Chris MurphyAnalyst IMarch 15, 2010

Put this into the list of ridiculous rules which make no sense to go along with the continuation rule in the NBA, homefield advantage in the World Series to the league that wins the MLB All-Star game, and the idea to not use replay in some sports.

As is the case with replay, however, the NCAA needs to wake up with this rule.

Why should four or five games mean an automatic bid to the NCAA Tournament? Especially if a team is in an awful conference that only deserves one automatic bid to begin with.

Why even play the regular season if that is the case?

Every year we see teams that do not belong in the NCAA Tournament solely get in because they literally won four games at the end of the season.

This year it was Houston, who won the Conference USA tournament after finishing 15-15 in the regular season and 7-9 in the conference, which currently holds one ranked team in 25th ranked UTEP. Houston's only win against a top 25 team came against UTEP in the Conference USA championship.

Also getting an automatic bid was Washington who was third in the PAC-10 conference which holds zero ranked teams. Washington finished the regular season 19-9, losing to the only ranked team they faced.

Illinois, Arizona State, Mississippi State, and Virginia Tech, along with a host of others, are far better teams than Houston and arguably better than Washington. 

Yes, it is exciting to watch a team win four or five games in a row to earn a bid, but will it be exciting when that team loses by 20 in the first round of the NCAA Tournament?

Is it fair to a team that has built a resume based on the entire season to hand their bid to a team that ended on a four-game winning streak against a bad conference?

Absolutely not.

Give the winner of a conference tournament respect while contemplating whether or not they should make the tournament, but do not give them an automatic bid. Give them an automatic NIT bid if anything.

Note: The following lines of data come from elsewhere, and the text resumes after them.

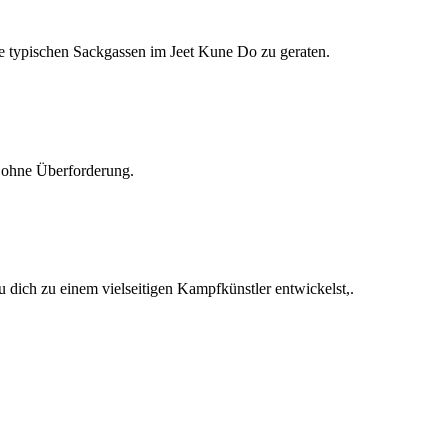
ie typischen Sackgassen im Jeet Kune Do zu geraten.
h ohne Überforderung.
 dich zu einem vielseitigen Kampfkünstler entwickelst,.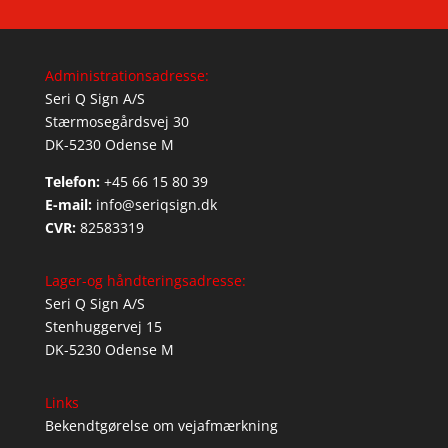
Administrationsadresse:
Seri Q Sign A/S
Stærmosegårdsvej 30
DK-5230 Odense M
Telefon:
+45 66 15 80 39
E-mail:
info@seriqsign.dk
CVR:
82583319
Lager-og håndteringsadresse:
Seri Q Sign A/S
Stenhuggervej 15
DK-5230 Odense M
Links
Bekendtgørelse om vejafmærkning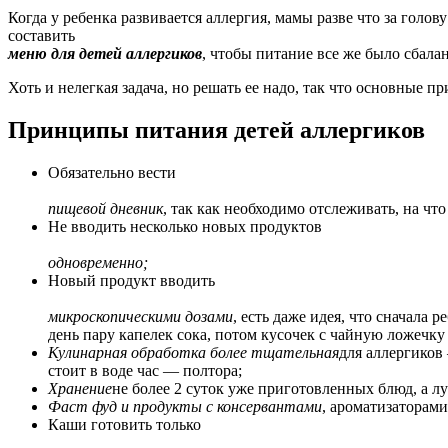
Когда у ребенка развивается аллергия, мамы разве что за голов
составить
меню для детей аллергиков
, чтобы питание все же было сбал
Хоть и нелегкая задача, но решать ее надо, так что основные
Принципы питания детей аллергиков
Обязательно вести
пищевой дневник
, так как необходимо отслеживать, на что
Не вводить несколько новых продуктов
одновременно;
Новый продукт вводить
микроскопическими дозами
, есть даже идея, что сначала
день пару капелек сока, потом кусочек с чайную ложечку 
Кулинарная обработка более тщательная
для аллергиков
стоит в воде час — полтора;
Хранение
не более 2 суток уже приготовленных блюд, а л
Фаст фуд и продукты с консервантами
, ароматизаторам
Каши готовить только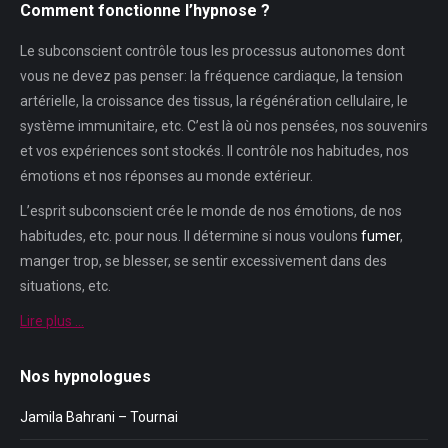
Comment fonctionne l’hypnose ?
Le subconscient contrôle tous les processus autonomes dont
vous ne devez pas penser: la fréquence cardiaque, la tension
artérielle, la croissance des tissus, la régénération cellulaire, le
système immunitaire, etc. C’est là où nos pensées, nos souvenirs
et vos expériences sont stockés. Il contrôle nos habitudes, nos
émotions et nos réponses au monde extérieur.
L’esprit subconscient crée le monde de nos émotions, de nos
habitudes, etc. pour nous. Il détermine si nous voulons
fumer
,
manger trop, se blesser, se sentir excessivement dans des
situations, etc.
Lire plus …
Nos hypnologues
Jamila Bahrani – Tournai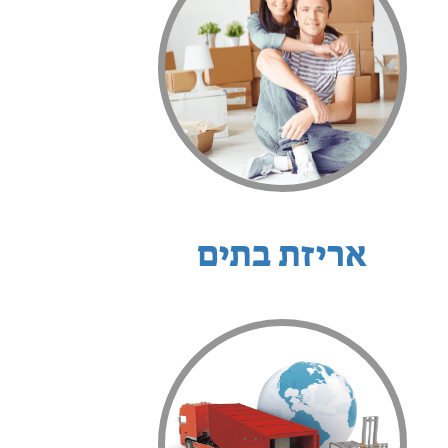
אריזת בתים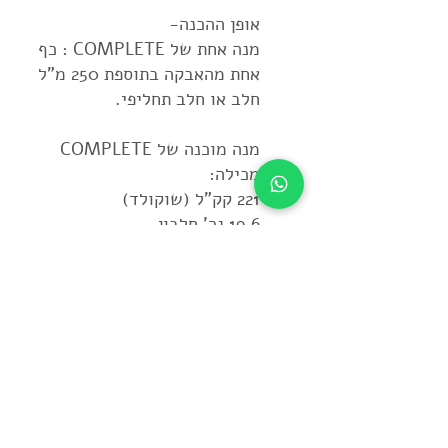
אופן ההכנה-
מנה אחת של COMPLETE : כף
אחת מהאבקה בתוספת 250 מ"ל
חלב או חלב תחליפי.
מנה מוכנה של COMPLETE
מכילה:
221 קק"ל (שוקולד)
19.6 גר' חלבון
4.5 גר' סיבים תזונתיים
2.8 גר' שומן
<<למידע נוסף על מוצרי ג'וס פלאס
להזמנת מוצרים בבקשה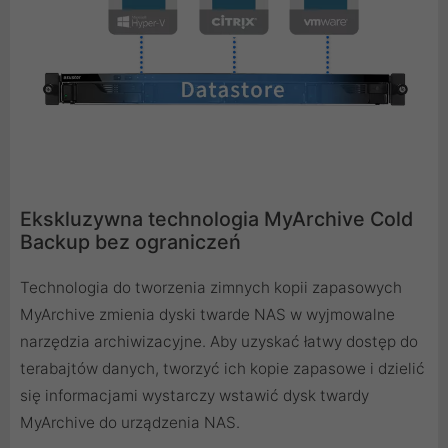
Ekskluzywna technologia MyArchive Cold
Backup bez ograniczeń
Technologia do tworzenia zimnych kopii zapasowych
MyArchive zmienia dyski twarde NAS w wyjmowalne
narzędzia archiwizacyjne. Aby uzyskać łatwy dostęp do
terabajtów danych, tworzyć ich kopie zapasowe i dzielić
się informacjami wystarczy wstawić dysk twardy
MyArchive do urządzenia NAS.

Besides earning the respect of a conference, earning an NIT bid would make teams in the lower part of a conference play hard in their conference tournament to continue their seasons.

The NCAA tournament is about the 65 best teams playing against one another. As with any playoff system, you want the best of the best to play each other.

This automatic bid rule is completely hypocritical as to what a playoff system is all about.

Imagine if divisions in baseball held divisional tournaments for non-division winners at the end of the season and the winners would face one another for the wildcard.

Cool? Yes. Fair? Not in the least bit.

Most of the time the team that wins a conference tournament is, although unworthy of an automatic bid, at least decent, but one day a below .500 team is going to win their conference tournament and make a mockery out of the NCAA Tournament, while at the same time ruin the chances of a more worthy team.

But as with anything that raises money and T.V. ratings, especially in the NCAA, this rule will stand for some ridiculous reason.